The SURROGATE_KEY UDF generates a unique Id for every row that you insert into a table.

It generates keys based on the execution environment in a distributed system, which includes a number of factors, such as internal data structures, the state of a table, and the last transaction id. Surrogate key generation does not require any coordination between compute tasks.
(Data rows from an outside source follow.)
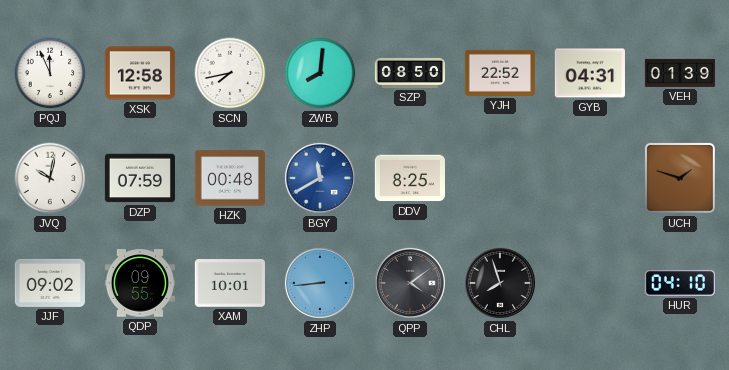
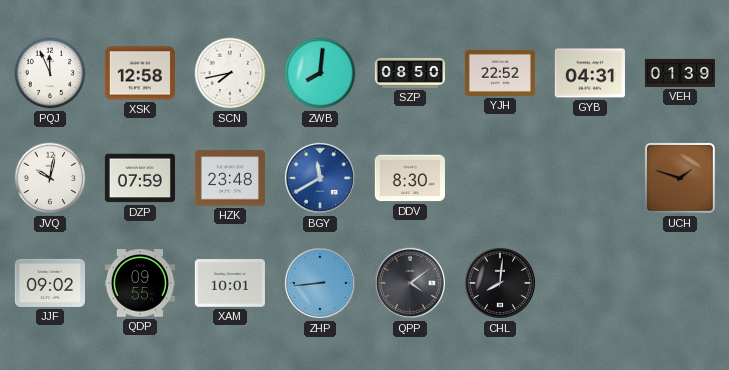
HZK: 00:48 -> 23:48
DDV: 8:25 -> 8:30
CHL: 7:57 -> 8:01
HUR: 04:10 -> none
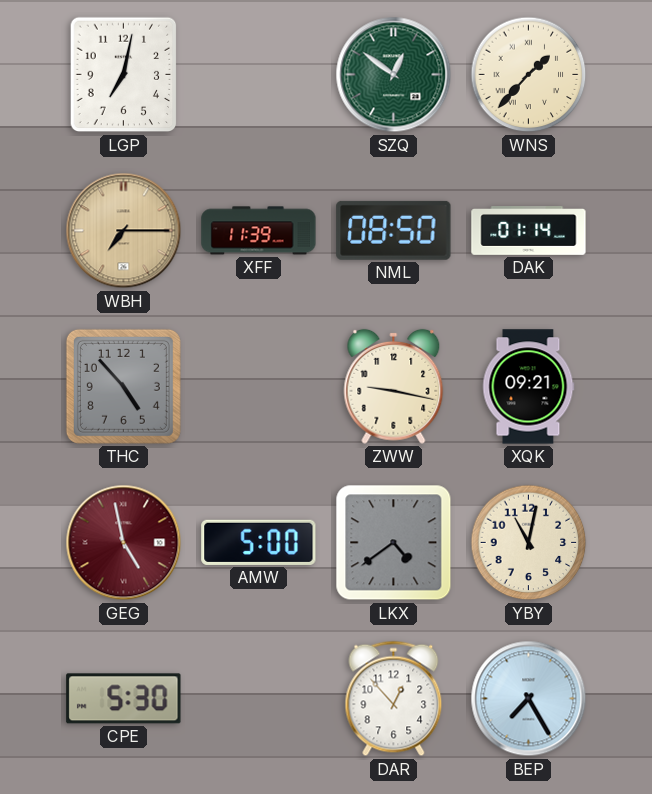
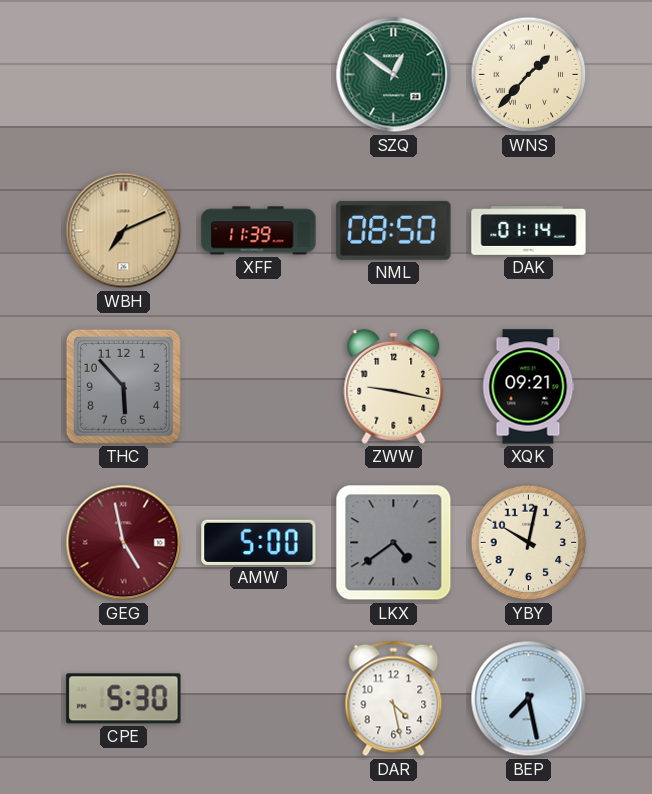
LGP: 7:02 -> none
WBH: 7:15 -> 7:11
THC: 4:53 -> 5:53
YBY: 11:02 -> 10:02
DAR: 12:53 -> 4:28
BEP: 7:25 -> 7:28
The UDF takes no arguments or two arguments as follows:

  • Write Id bits
  • Task Id bits
  1. Create a students table in the default ORC format that has ACID properties.
    CREATE TABLE students (row_id INT, name VARCHAR(64), dorm INT);
  2. Insert data into the table. For example:
    INSERT INTO TABLE students VALUES (1, 'fred flintstone', 100), (2, 'barney rubble', 200);
  3. Create a version of the students table using the SURROGATE_KEY UDF.
    CREATE TABLE students_v2 
    (`ID` BIGINT DEFAULT SURROGATE_KEY(),
     row_id INT,
     name VARCHAR(64), 
     dorm INT, 
     PRIMARY KEY (ID) DISABLE NOVALIDATE);
  4. Insert data, which automatically generates surrogate keys for the primary keys.
    INSERT INTO students_v2 (row_id, name, dorm) SELECT * FROM students;
  5. Take a look at the surrogate keys.
    SELECT * FROM students_v2;
    +-----------------+---------------------+-------------------+-------------------+
    | students_v2.id  | students_v2.row_id  | students_v2.name  | students_v2.dorm  |
    +-----------------+---------------------+-------------------+-------------------+
    | 1099511627776   | 1                   | fred flintstone   | 100               |
    | 1099511627777   | 2                   | barney rubble     | 200               |
    +-----------------+---------------------+-------------------+-------------------+               
  6. Add the surrogate keys as a foreign key to another table, such as a student_grades table, to speed up subsequent joins of the tables.
    ALTER TABLE student_grades ADD COLUMNS (gen_id BIGINT);
     
    MERGE INTO student_grades g USING students_v2 s ON g.row_id = s.row_id
    WHEN MATCHED THEN UPDATE SET gen_id = s.id;
  7. Perform fast joins on the surrogate keys.